When President Trump used the word “shithole” recently, some newspapers decided not to run the word in print or used edited versions. Were newspapers wrong in downplaying the vulgarity?
Chudzinski is editor-in-chief at the Los Angeles Loyolan, the student-run newspaper of Loyola Marymount University and is a communications major.
After the Washington Post reported that Donald Trump referred to African nations, Haiti and El Salvador as “shithole countries,” in a conversation with senators at the White House, another Trump-media-firestorm began. Media outlets, both digital and broadcast, had to decide on publishing or broadcasting Trump’s reported remarks, with some abstaining. For organizations that chose to not use the word, a great disservice was done to readers.
While I understand the concern of editors not wanting to print unnecessary vulgarity for their readers, ultimately, the reported comments are integral to understanding the situation and the views of the president. It does not benefit readers to sugarcoat real language and conversations. It shouldn’t be an editorial decision to report the president’s remarks, but rather how to use them and not to be careless with them and perpetuate a problem in itself.
The words we use matter. The words used by the president of the United States in an Oval Office meeting, on immigration with senators, matters. Language is of the utmost importance in the immigration policy decisions and legislation he is discussing.
News media has been tasked, especially recently, with not only reporting accurately and responsibly what is happening for record, but also of connecting what has happened to past and showing pattern of behavior and how that connects more broadly to society. It should always be the goal of journalists to inform unequivocally, there is no way to report accurately by abbreviating comments of this nature. Knowledge is power—to make informed decisions in our society being provided with the information available is crucial. To downplay the comments or only explain them in the context of a president using vulgarity is misleading because his views do play a larger role in the way in which he will move forward with legislation and policy.
It is important not to get wrapped up in the turmoil from one comment coming from the president, but rather focus on the actual policy coming from the administration, and if and when it deserves scrutiny, then give it hell.
Joel Christopher, 46, executive editor, Louisville (Ky.) Courier Journal
Christopher has served as executive editor in Louisville since December 2016, and in various editing roles in the USA TODAY NETWORK since 2001.
Without question, newspapers that declined to spell out shithole erred in downplaying the vulgarity. It’s puzzling to see journalists scrubbing words of their impact.
The president himself explicitly defines himself in contrast to other political figures, and his explicit language is part of that distinction. His base’s loyalty is rooted in his fearlessness about speaking in a way unlike any other public official, so to enfeeble this particular word runs counter to Donald Trump’s own carefully crafted message and persona.
This particular word, too, carried such a connotative shock to the conscience of some who heard the president use it that it derailed the immigration deal that was under discussion. The events that followed, including the government shutdown, demonstrated just how powerfully the word landed.
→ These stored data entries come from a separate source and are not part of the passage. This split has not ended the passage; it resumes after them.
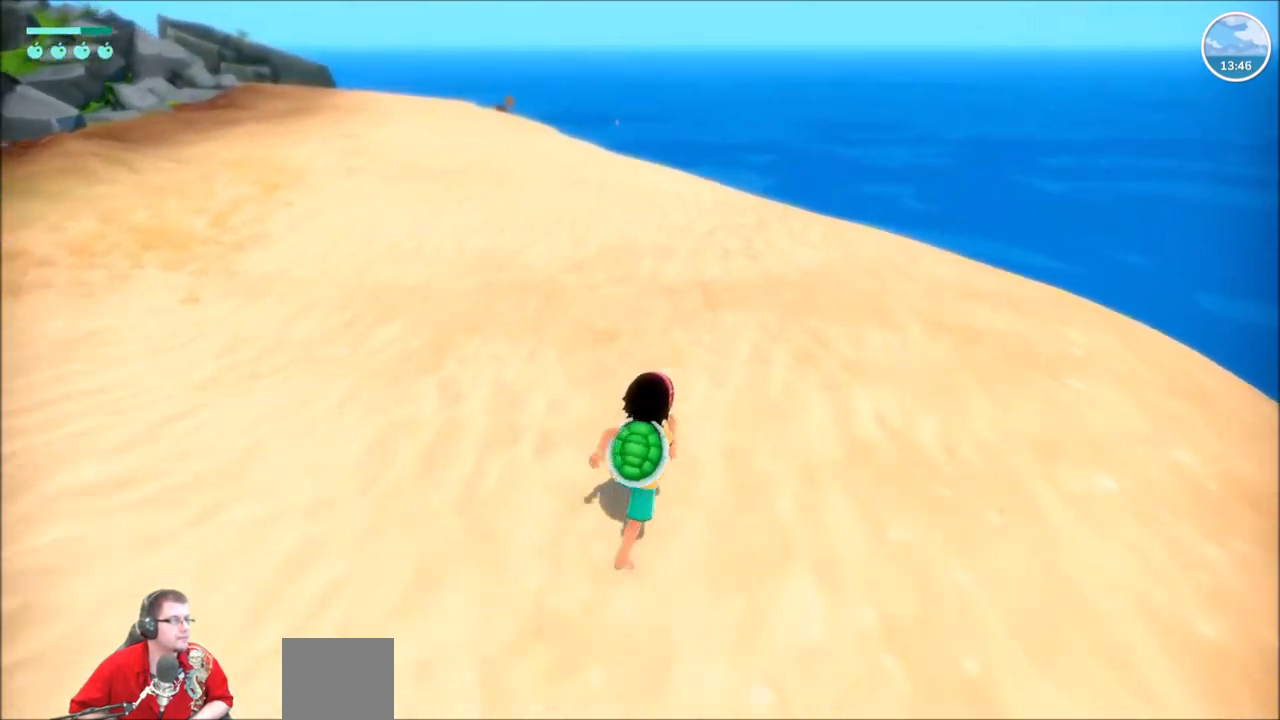
{"buttons": [], "left_stick": "up", "right_stick": "center", "events": []}
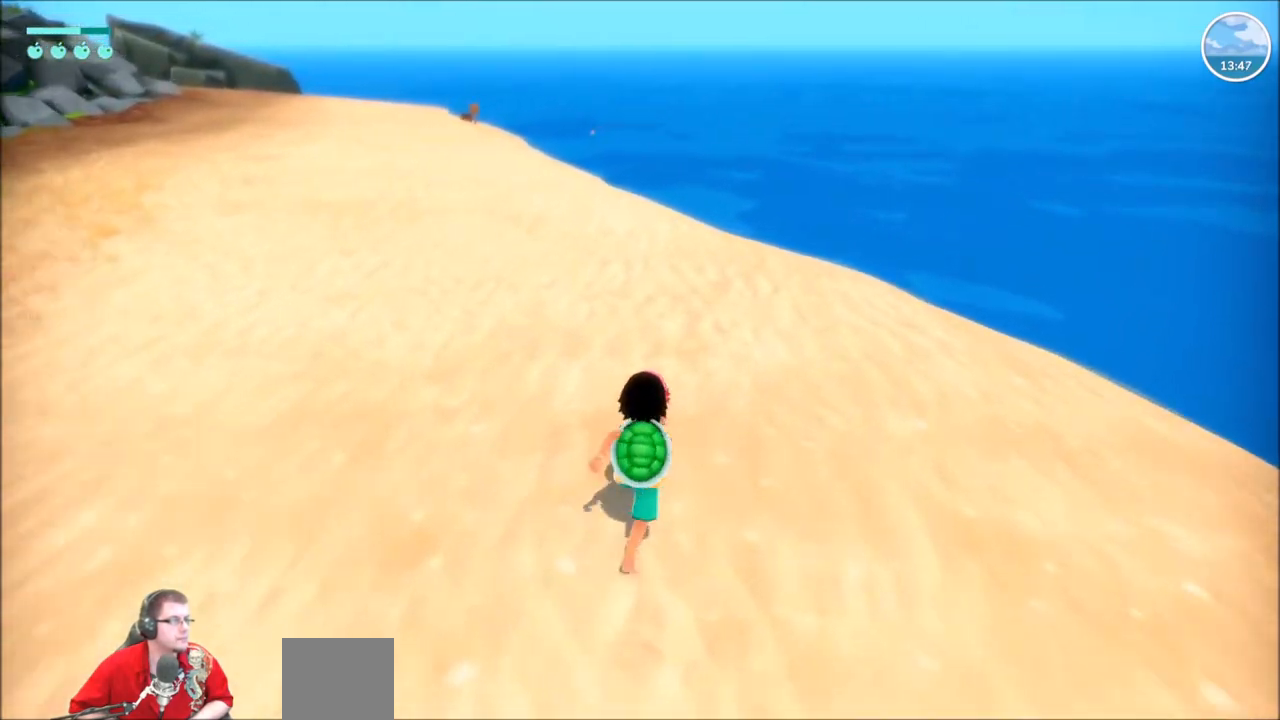
{"buttons": [], "left_stick": "up", "right_stick": "center", "events": []}
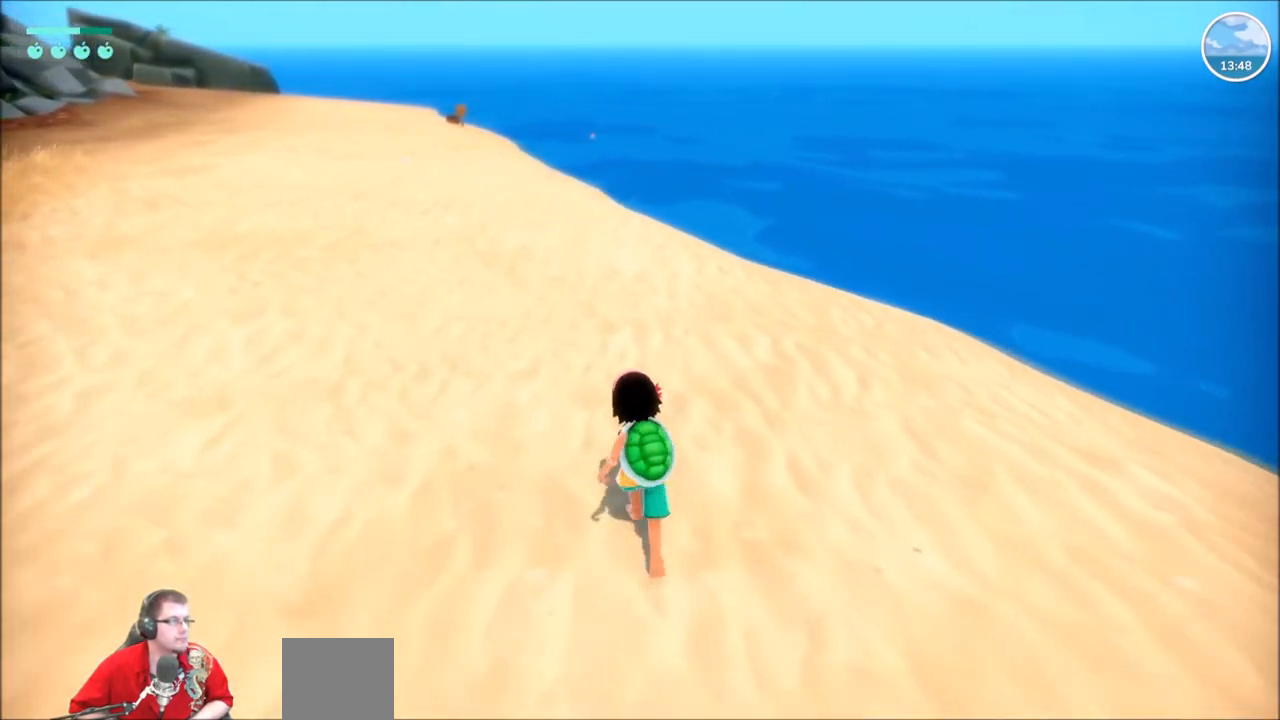
{"buttons": [], "left_stick": "up", "right_stick": "center", "events": []}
To convey the full impact it’s important for the reader to experience it much like those in the room who heard it experienced it.
This wasn’t George W. Bush calling Adam Clymer a “major league asshole” in front of a hot mic. This wasn’t Joe Biden telling President Obama, also in range of an open mic, “This is a big fucking deal.” This was the president of the United States using derogatory language to characterize nations and peoples in an open conversation that included a high-ranking member of the opposition party.
We too often underestimate our readers and their tolerance for absorbing profanity, vulgarity and obscenity that’s contextually presented.
When you delve into the fracture points in our society, they are around issues and ideologies and values that often grind against one another over word choice.
We owe it to our reverence for language and passion for truth in its full context to let words speak for themselves.